Leadership and Management

                                                                                Making the Transition

       Leadership is not management and management is not leadership. Leaders are collaborators, motivators and team or organization builders. They lift people up to higher levels of performance and they make everyone around them better. They recognize the special roles and contributions of others and they are critical thinkers and problem solvers who rely on diverse input and multiple perspectives to make sound decisions. Managers, on the other hand, are planners, organizers, directors and controllers of change in their organizations. They have the technical knowledge to plan effectively, organize the structure of the company, direct others and control the finances necessary to run the organization. Although leadership and management functions often complement each other and overlap, they are clearly distinct from each other in that leadership primarily involves the motivation, teamwork and performance of people while management consists of essentially the technical knowledge and ability to run the day to day operations of organizations. The following is an example of an executive who was promoted from operations manager to CEO and the problems that he succeeded in overcoming in making this transition from day to day manager to collaborative leader.
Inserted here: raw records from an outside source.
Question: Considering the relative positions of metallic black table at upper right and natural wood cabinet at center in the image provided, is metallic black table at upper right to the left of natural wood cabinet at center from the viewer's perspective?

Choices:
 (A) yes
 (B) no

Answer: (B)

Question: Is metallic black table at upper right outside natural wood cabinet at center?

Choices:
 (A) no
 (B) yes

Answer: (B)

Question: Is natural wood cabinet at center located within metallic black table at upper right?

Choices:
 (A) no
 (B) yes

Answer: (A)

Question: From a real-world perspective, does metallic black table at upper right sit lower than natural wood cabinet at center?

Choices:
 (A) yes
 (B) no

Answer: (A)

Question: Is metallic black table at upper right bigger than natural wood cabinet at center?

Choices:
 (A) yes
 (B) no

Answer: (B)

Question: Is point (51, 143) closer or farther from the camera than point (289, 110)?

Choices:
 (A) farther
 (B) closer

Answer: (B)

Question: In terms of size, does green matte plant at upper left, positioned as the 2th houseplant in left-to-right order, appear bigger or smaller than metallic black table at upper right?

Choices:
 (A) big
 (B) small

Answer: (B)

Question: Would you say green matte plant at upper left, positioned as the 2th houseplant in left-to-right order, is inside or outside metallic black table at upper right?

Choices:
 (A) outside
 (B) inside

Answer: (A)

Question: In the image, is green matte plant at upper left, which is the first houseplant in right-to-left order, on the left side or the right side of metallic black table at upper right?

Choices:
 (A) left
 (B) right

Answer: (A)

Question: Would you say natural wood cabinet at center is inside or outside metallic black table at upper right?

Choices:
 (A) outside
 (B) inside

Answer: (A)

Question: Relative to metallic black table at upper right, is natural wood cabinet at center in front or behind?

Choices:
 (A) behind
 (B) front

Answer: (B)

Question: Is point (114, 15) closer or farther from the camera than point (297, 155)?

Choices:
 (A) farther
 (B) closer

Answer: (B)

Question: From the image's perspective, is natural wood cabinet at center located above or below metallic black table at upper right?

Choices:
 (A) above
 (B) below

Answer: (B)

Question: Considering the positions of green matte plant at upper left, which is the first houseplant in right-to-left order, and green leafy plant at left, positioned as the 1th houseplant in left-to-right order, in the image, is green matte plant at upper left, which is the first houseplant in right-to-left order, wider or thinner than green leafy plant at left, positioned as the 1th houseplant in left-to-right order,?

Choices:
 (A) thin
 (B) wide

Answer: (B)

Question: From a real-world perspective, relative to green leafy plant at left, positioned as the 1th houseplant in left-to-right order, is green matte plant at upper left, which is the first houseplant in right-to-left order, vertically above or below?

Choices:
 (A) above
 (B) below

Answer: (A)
       Luke was the operations manager for a major bank for fifteen years. He was successful in running the day to day operations of this large financial institution through two recessions and one good upswing of the economy. However, in recent years the bank encountered difficult times as the CEO decided to take advantage of the booming housing market by giving high risk flexible rate loans to businesses and residential home owners. Luke was concerned about this decision, but as the bank seemed to be bringing in record profits for a couple of years, his comments were generally ignored. Soon the housing market began to react to this injection of high risk combined with the packaging and selling off of mortgage loans as security investments. The prices of homes plummeted as home owners had difficulty paying off their increasing mortgage premiums and the number of foreclosures increased.  The bank was now on the brink of failure as the Board decided to fire the CEO for his role in making poor decisions that led the financial institution to the edge of disaster. And, they promoted Luke as the new CEO in hopes of stabilizing the bank and helping to restore confidence in the market.

       At first Luke used his knowledge of management to help take control of their decline by eliminating all flexible rate high risk lending to businesses and prospective home owners. Also, he met with financial consultants and experts on restructuring to find ways to prevent bankruptcy and cut costs. However, his management knowledge only took him so far. Employee morale was at an all time low, performance and customer service complaints were increasing and the vision and future mission of the bank was clouded by the uncertainty of the market and financial instability. Luke realized that his true leadership skills were now being tested for the first time.

       His first step was to meet with all of the department heads and supervisors to explain his new direction and vision for the company and asked their help in communicating this vision to all of the employees. He also reassured everyone that he would do all he could to save the bank and keep as many jobs as possible. However, he emphasized the management and employees would have to help by putting a hold on salary increases and new hiring and working extra hours as necessary until the bank was back on track. Luke’s belief in his people and willingness to work with them to help find ways to solve problems seemed to help restore confidence as he communicated the idea and feeling that there was no problem they could not work through together. As a direct result of his efforts, false rumors were replaced by positive feedback and as customers were reassured that the bank would continue they kept their investments intact. Soon Luke was able to depend totally on his managers for the day to day operation of the bank who were performing at increasingly higher levels as he worked with his board and top executives to cut costs and move the bank in a more stable direction.  Gradually, Luke began to realize that he found his true leadership abilities as a motivator, problem solver and both team and organization builder. Gradually, the bank was back on track and out of danger of bankruptcy with only about a ten percent loss in jobs and salaries many of which were absorbed through attrition and agreed upon pay cuts. All of these accomplishments were made possible because of Luke’s leadership that worked through problems, restored confidence in the bank and increased the motivation and performance of employees at a time when many other banks and financial institutions had failed.

       Looking back at his time as Operations Manager he had not realized then how much different a top leadership position was from the day to day management of a business. As well-prepared as he was as a manager, it was his leadership abilities he gradually developed over the years that made the real difference between the success and failure of the bank. Luke, the new CEO and President, had found his mission in the banking business as a collaborative leader.

 
Copyright 2008, Global Leadership Resources: For teaching or classroom use only

Note: The above example is based upon the concepts and principles found in the book, Collaborative Leadership and Global Transformation by Timothy Stagich, Ph.D.

 
                                                             Discussion Questions

  1. What are the primary differences between leadership and management?
  2. Give some examples of management functions and leadership duties.
  3. Why was it difficult at first for Luke to move from Operations Manager to CEO?
  4. How did Luke handle the transition from manager to collaborative leader and why did he succeed where others had failed?
  5. Why do you think Luke was both a good manager and a good leader?
  6. Why did the previous CEO of Luke’s Bank fail in his leadership role?
  7. What collaborative leadership abilities or lack of leadership made the real difference between success and failure for each of these CEOs.